Tree roots
Therapist Sharon Rivkin believes that most couples endlessly recycle the same basic (and poignant) argument. Get to the root of that, she says, and you'll profoundly alter the way you see yourself and your partner.
"We've been fighting constantly over the dumbest things," the young couple told Sharon Rivkin. They had come for their first session of counseling, and they both looked profoundly embarrassed, like children who'd been sent to the principal's office.

"What do you argue about?" Sharon asked. After more than 20 years as a marriage and family therapist in Santa Rosa, California, she's not easily startled.

There was a long pause, and then Clare said, "Well, if you can believe it, the latest was cookies."

"Yes?" Sharon said.

Clare continued: "Our daughter and I baked them the other day. Some were for the family, and some were for Jeremy to take to work. I expressed myself very clearly—but somehow Jeremy managed not to hear me, and he took almost all of the cookies to work. I was furious and hurt."

Jeremy had his own story, of course. He simply wanted to be sure he took enough for everyone in his office. He thought he'd left plenty for the house, and didn't think Clare would mind if he took a few extra to work. He seemed genuinely perplexed that she was so upset about something so minor. "I mean, it was only cookies," he said. Clare, too, seemed surprised by the intensity of her reaction.

Was it "only cookies" that they were arguing about?

Next: Jeremy and Clare get to the source of their conflict.

This question leads to the heart of Sharon's approach to helping partners break out of the painful groove of ongoing conflict. Her method grew out of personal desperation. "I was in my own very stuck relationship," she says, "and I was frustrated that despite all my professional training, nothing seemed to help. Then I had a breakthrough." Sharon's discovery rang true not only for her but, over the years, for scores of her clients: Whatever the current conflict, its root lies in the first argument a couple ever had. In other words, most of us recycle the same argument again and again. Though the surface issues vary, the dynamic remains unchanged.

So after letting Clare and Jeremy fume for a while, Sharon asked, "Do you remember the first disagreement you two ever had?" They did. It was at a party, before they were married, and Clare noticed that another woman was paying a lot of attention to Jeremy. He not only seemed to be enjoying this, but was oblivious to Clare's discomfort. On the way home, when Clare erupted, Jeremy told her that he was just being friendly and that she was "making something out of nothing."

"Does that sound at all familiar?" Sharon asked. "Here's what I'd like you to do for next week's homework. Without getting caught in who-did-what, try to recover the feelings these two arguments—the party and the cookies—stirred up. Then tell me, from your gut, if there's anything similar about those feelings."

Next: At the next visit, Clare makes a breakthrough.

When they returned the next week, Clare told Sharon that despite some initial skepticism, she'd stayed with her feelings and had a significant insight. In both situations, she'd felt unheard and unseen, as though her desires didn't matter.

"Do you remember having similar feelings when you were a child?" Sharon asked.

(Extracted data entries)
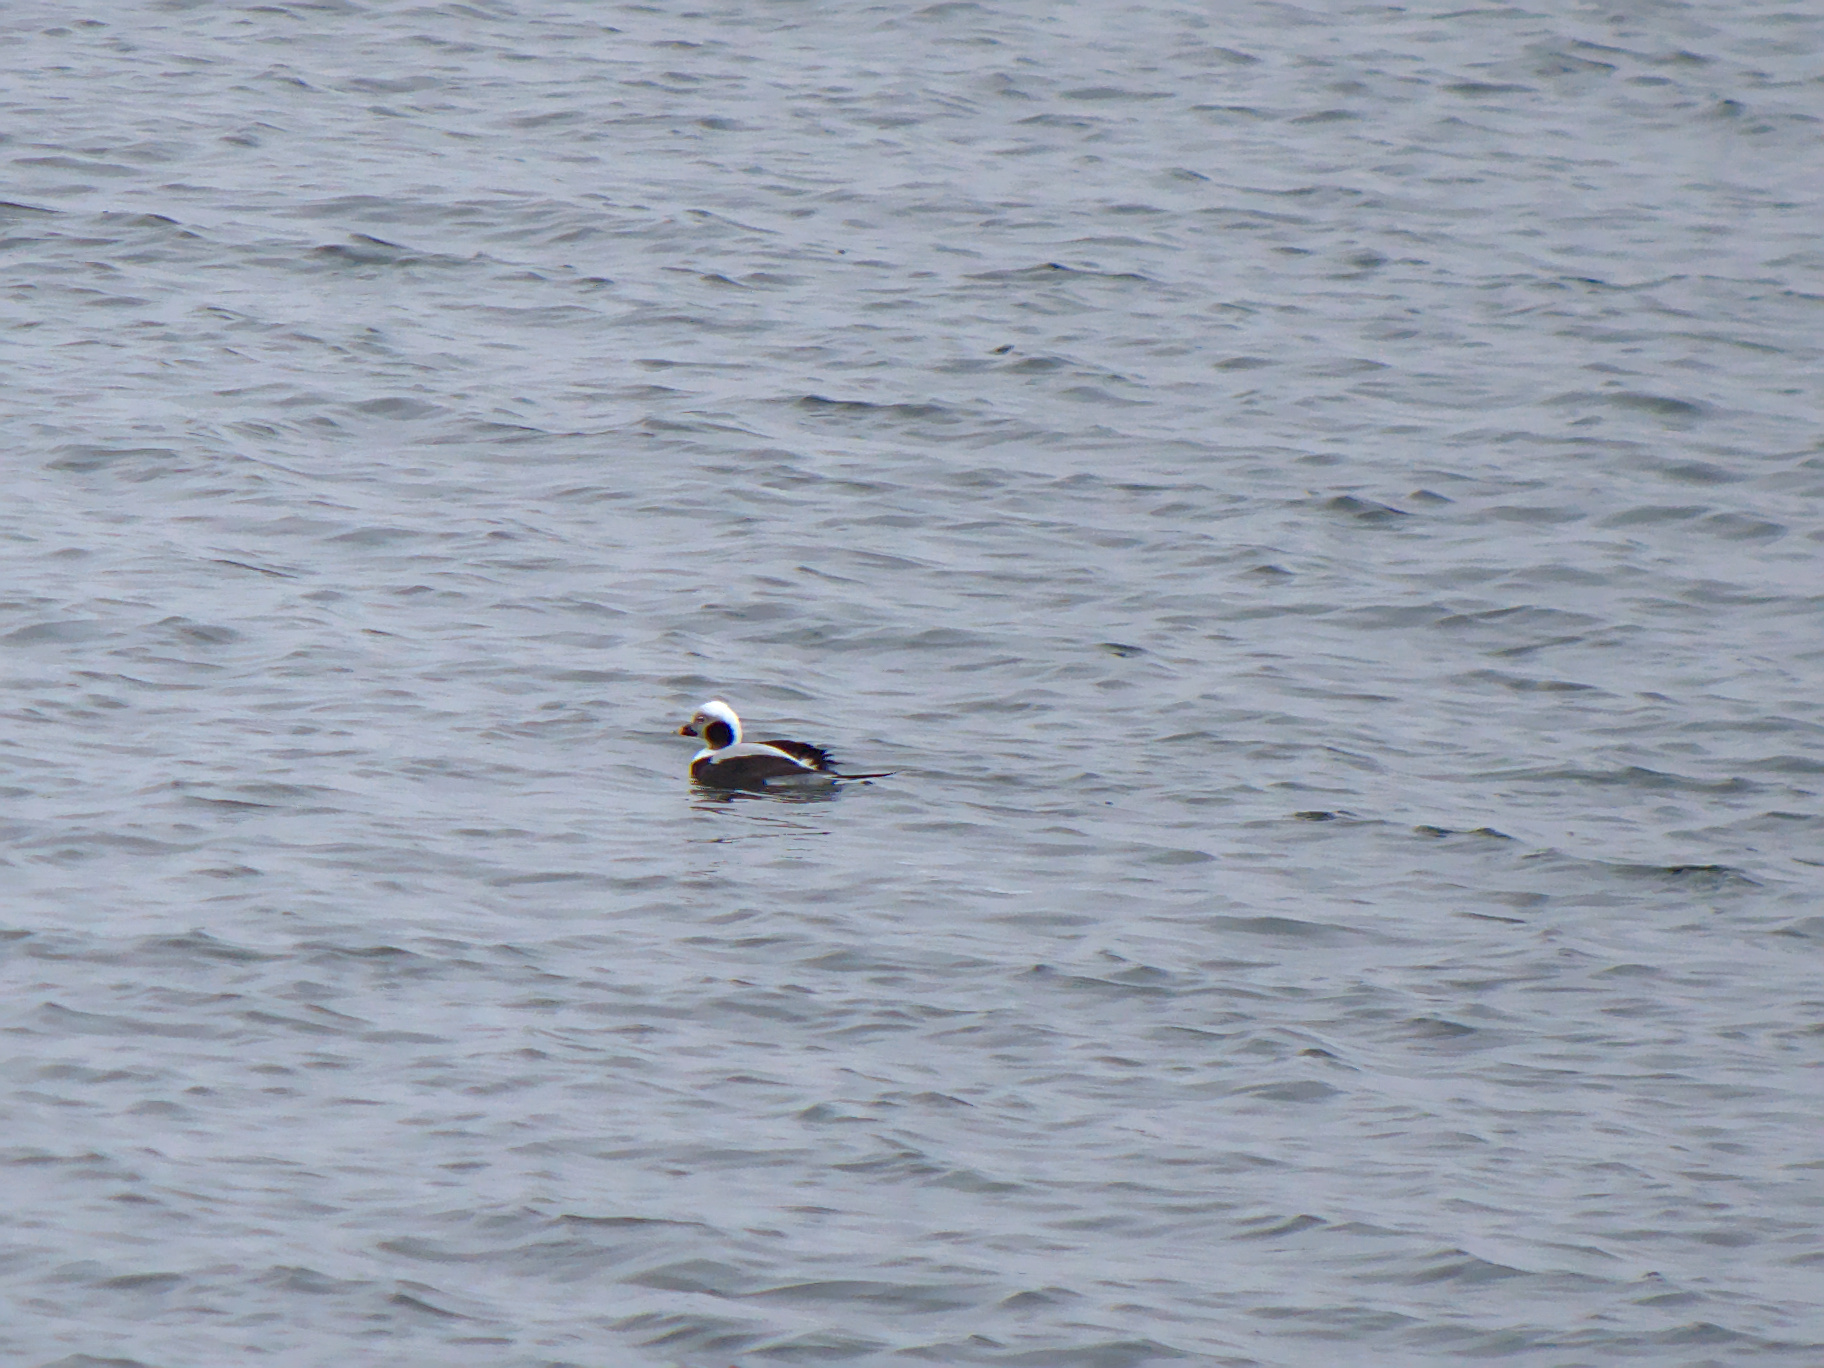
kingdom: Animalia
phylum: Chordata
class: Aves
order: Anseriformes
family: Anatidae
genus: Clangula
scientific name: Clangula hyemalis
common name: Long-tailed duck
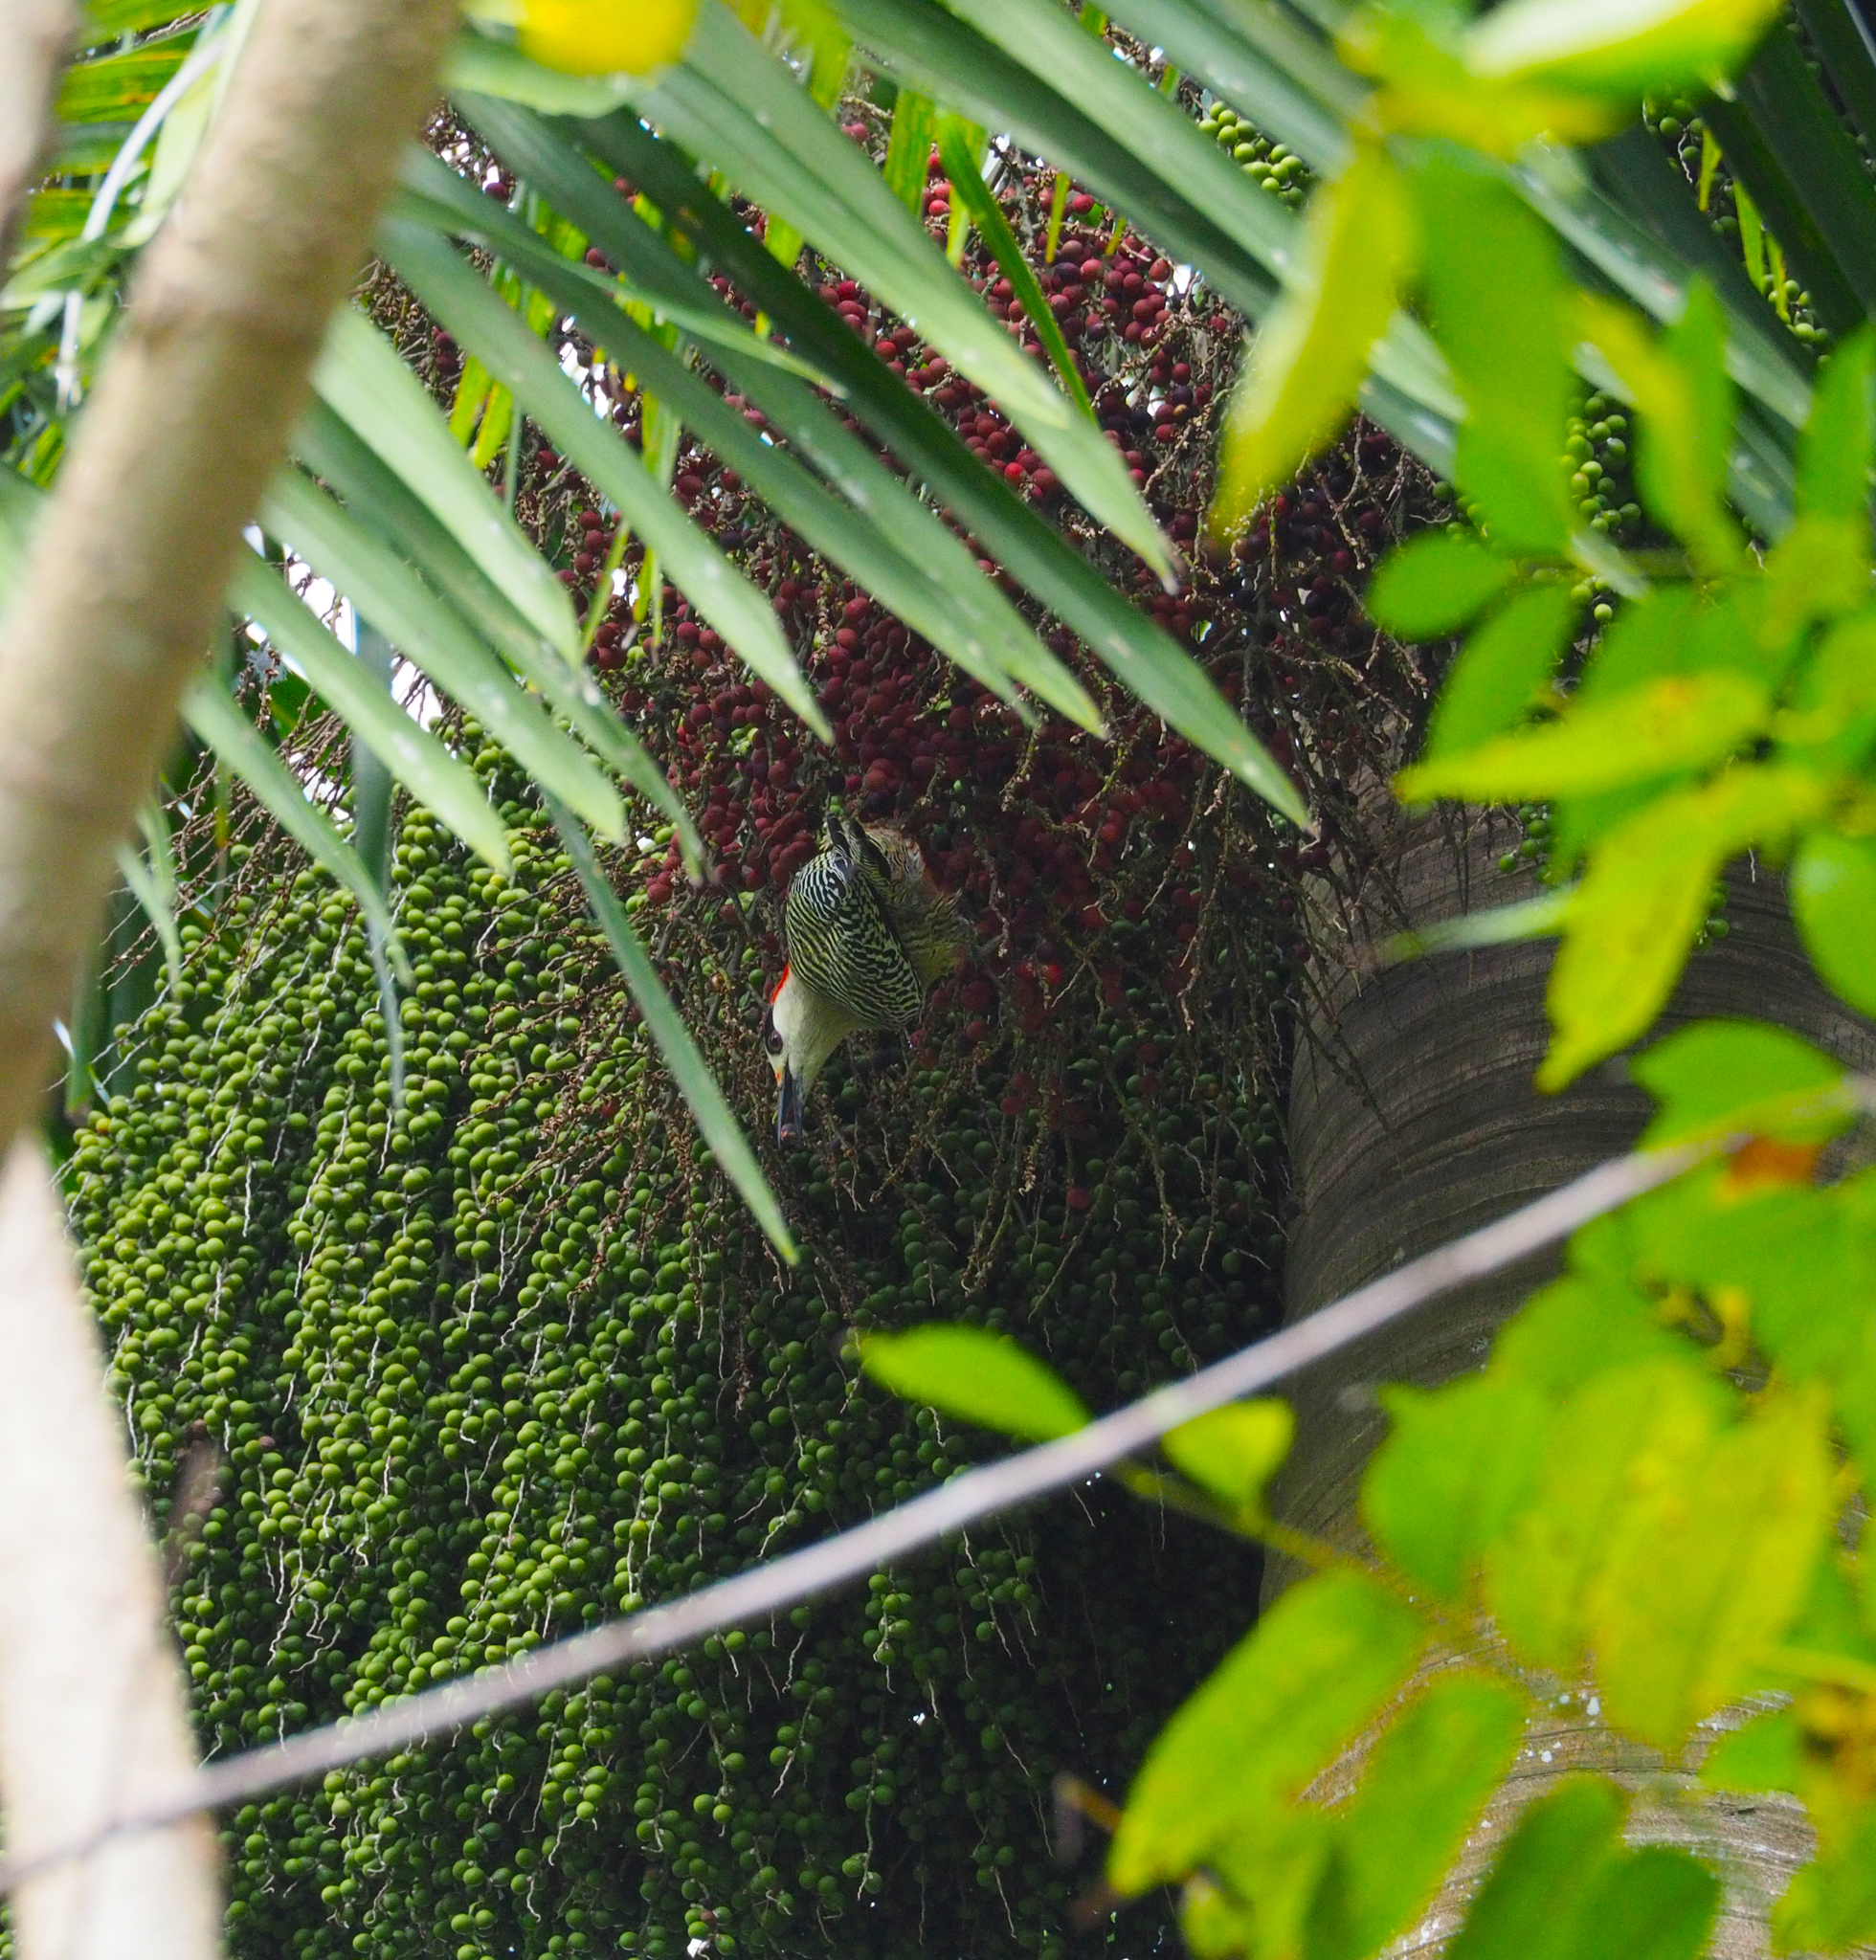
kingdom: Animalia
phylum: Chordata
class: Aves
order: Piciformes
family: Picidae
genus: Melanerpes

What this exercise asks:
[a] List every question that Sharon puts to the couple in quotation marks in the article on couples' recurring arguments.
[b] According to the article on couples' recurring arguments, in what city does Sharon Rivkin work as a marriage and family therapist?

Responses in order:
[a]
- "What do you argue about?"
- "Yes?"
- "Do you remember the first disagreement you two ever had?"
- "Does that sound at all familiar?"
- "Do you remember having similar feelings when you were a child?"

[b] Santa Rosa, California.